In just a few short days, the suicide ideation began to melt away. I couldn’t believe it. I kept thinking, “This must be what a normal person feels like.” It was such a relief. I never imagined that my brain could be free of depression. Of course, I still had alcoholism and a plethora of problems so there was no way in hell I was leaving AA. I kept saying that “if I get nothing more out of AA, being free of suicidal thoughts is all I need to be grateful.”

I continued to raise my hand in meetings, in search of a new sponsor. I was matched up with countless women – from big book thumpers at the Atlantic Group to loose garment gals from Perry Street. So many women, that I lost count. It felt like I had 90 sponsors in 90 days.

Then I met Julie M.

After hearing me share about my dilemma(s), Julie walked up to me and asked for my number. It was at Nightlight Beginners on the upper west side. She was clearly unafraid. The fact that I was outright mentally ill did not scare her at all. She called me at home that night. All I recall is that she quoted the big book and said “we are not doctors.” That was the beginning of my recovery.

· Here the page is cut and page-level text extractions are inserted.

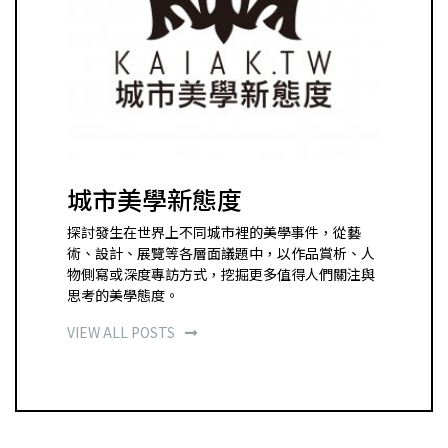
城市美學新態度
探討發生在世界上不同城市裡的美學事件，從藝
術、設計、展覽等各層面議題中，以作品賞析、人
物側寫或深度專訪方式，挖掘更多值得人們關注與
思考的美學態度。
VIEW ALL POSTS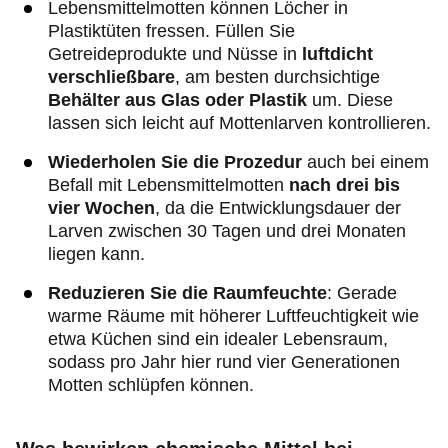
Lebensmittelmotten können Löcher in
Plastiktüten fressen. Füllen Sie
Getreideprodukte und Nüsse in
luftdicht
verschließbare
, am besten durchsichtige
Behälter aus Glas oder Plastik
um. Diese
lassen sich leicht auf Mottenlarven kontrollieren.
Wiederholen Sie die Prozedur
auch bei einem
Befall mit Lebensmittelmotten
nach drei bis
vier Wochen
, da die Entwicklungsdauer der
Larven zwischen 30 Tagen und drei Monaten
liegen kann.
Reduzieren Sie die Raumfeuchte
: Gerade
warme Räume mit höherer Luftfeuchtigkeit wie
etwa Küchen sind ein idealer Lebensraum,
sodass pro Jahr hier rund vier Generationen
Motten schlüpfen können.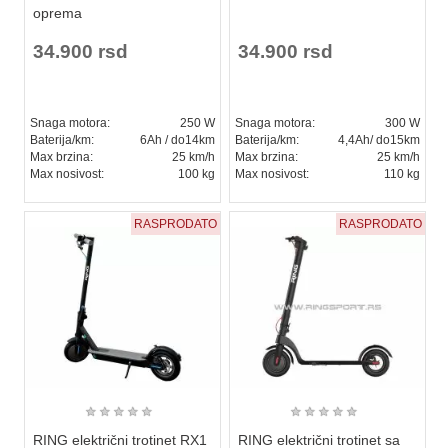
oprema
34.900 rsd
34.900 rsd
Snaga motora:
250 W
Snaga motora:
300 W
Baterija/km:
6Ah / do14km
Baterija/km:
4,4Ah/ do15km
Max brzina:
25 km/h
Max brzina:
25 km/h
Max nosivost:
100 kg
Max nosivost:
110 kg
RASPRODATO
RASPRODATO
★
★
★
★
★
★
★
★
★
★
RING električni trotinet RX1
RING električni trotinet sa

She taught me that if I took less actions, a group of drunks (my version of God), could solve all of my problems – from self-doubt to depression. I have 22 years of sobriety today as a result.

Since I am sober, properly medicated, work the steps, do service, and go to meetings, I am happy, joyous and free (a promise of recovery), as are my family -- 80% of whom are sober thanks to Alcoholics Anonymous.

During the last two decades, I have used the tools Julie passed on to me-- not only to help other women get sober, but to know when to suggest that they might need outside help. Julie has saved countless lives by having the humility to know that in AA “we are not doctors” and I will be indebted to her for the rest of mine.

Kate Elliot is a pseudonym for a sober woman in New York.